Video content analysis pipeline — extract frames, transcribe audio, run LLM visual+audio analysis, synthesize structured Bilibili publish metadata (title, in...
---
name: video-metadata-analyzer
description: "Video content analysis pipeline — extract frames, transcribe audio, run LLM visual+audio analysis, synthesize structured Bilibili publish metadata (title, intro, tags, category, cover suggestion). Use when user says '生成投稿元数据', '视频元数据分析', or explicitly requests this skill. ⚠️ API modes send video frames and audio to external LLM providers — see Privacy section."

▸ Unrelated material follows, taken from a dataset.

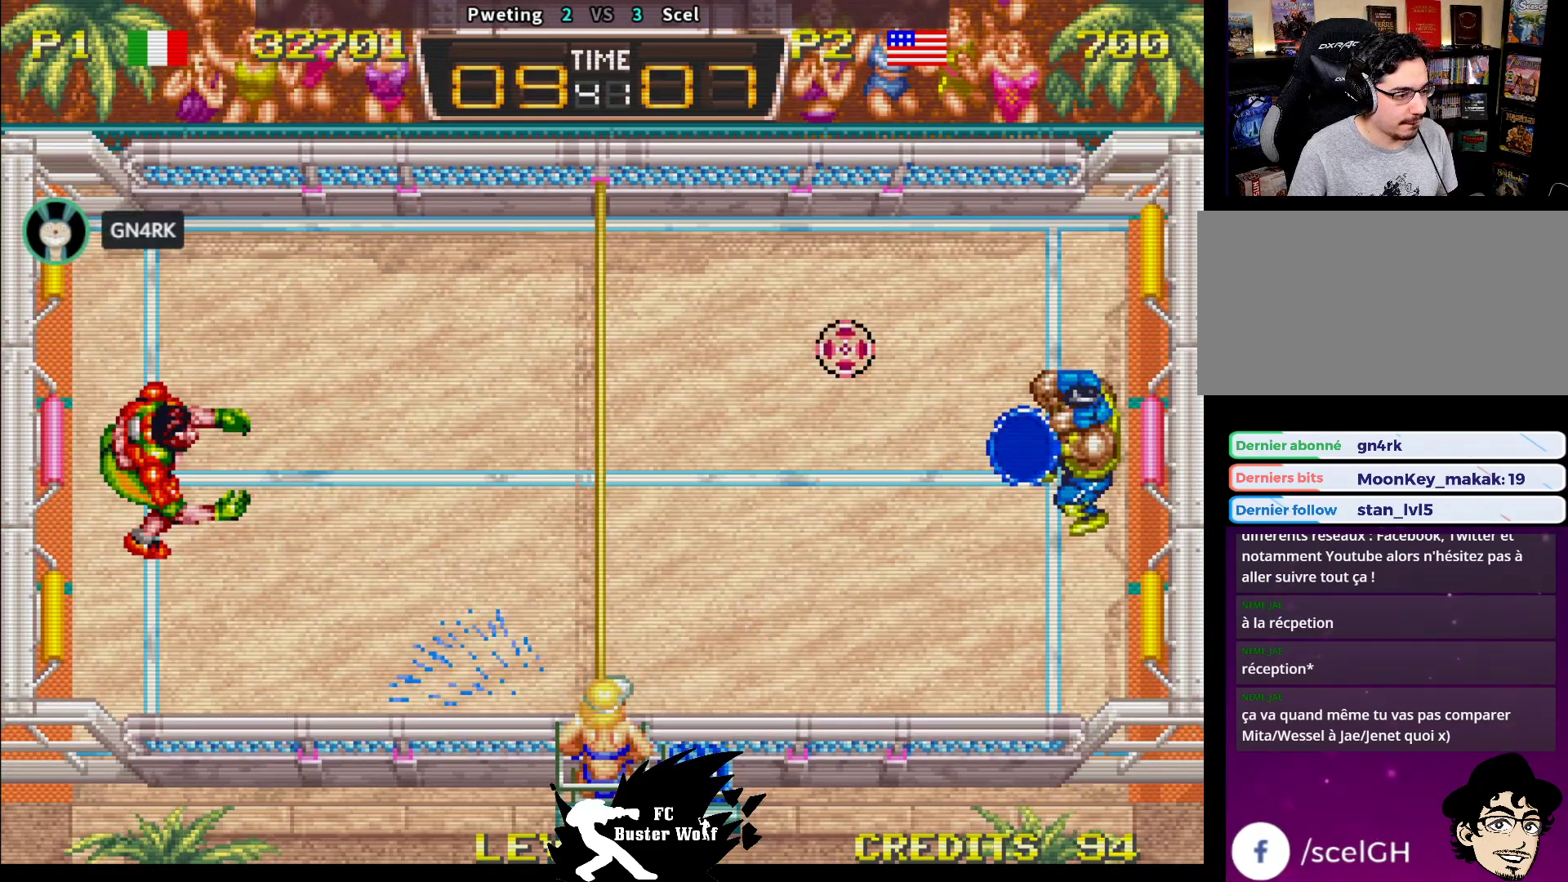
{"buttons": [], "left_stick": "up-left", "events": [[17, "SQUARE", "up"], [333, "left_stick", "up-left"], [383, "SQUARE", "down"], [483, "SQUARE", "up"]]}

privacy_notice: "API modes (vision-llm, audio-llm, cloud, api) transmit extracted video frames, audio, transcripts, and derived metadata to user-configured external endpoints. Videos may contain faces, voices, on-screen text, documents, or other sensitive data. Users should verify endpoint trust and data retention policies before processing. Use agent-direct or local modes for confidential media."
version: 1.2.0
author: CyberKurry
license: MIT
homepage: https://github.com/CyberKurry/video-metadata-analyzer
compatibility: "Requires ffmpeg, ffprobe, Python 3.8+. Optional: Pillow (frame compression), openai-whisper (local mode). External LLM API (OpenAI-compatible chat completions) for full analysis."
platforms: [macos, linux]
metadata:
openclaw:
requires:
bins: ["ffmpeg", "python3"]
primaryEnv: VIDEO_ANALYZER_LLM_KEY
hermes:
tags: [video, analysis, bilibili, transcription, vision-llm, publishing]
category: media
---
# Video Analyzer
Three-stage video analysis pipeline: parallel visual + audio observation, then metadata synthesis for Bilibili publishing.
## When to Use
- User says "生成投稿元数据", "视频元数据分析", "analyze video metadata"
- User explicitly requests this skill for structured content analysis from a video file
- User wants to prepare a video for Bilibili publishing (title, intro, tags, category, cover)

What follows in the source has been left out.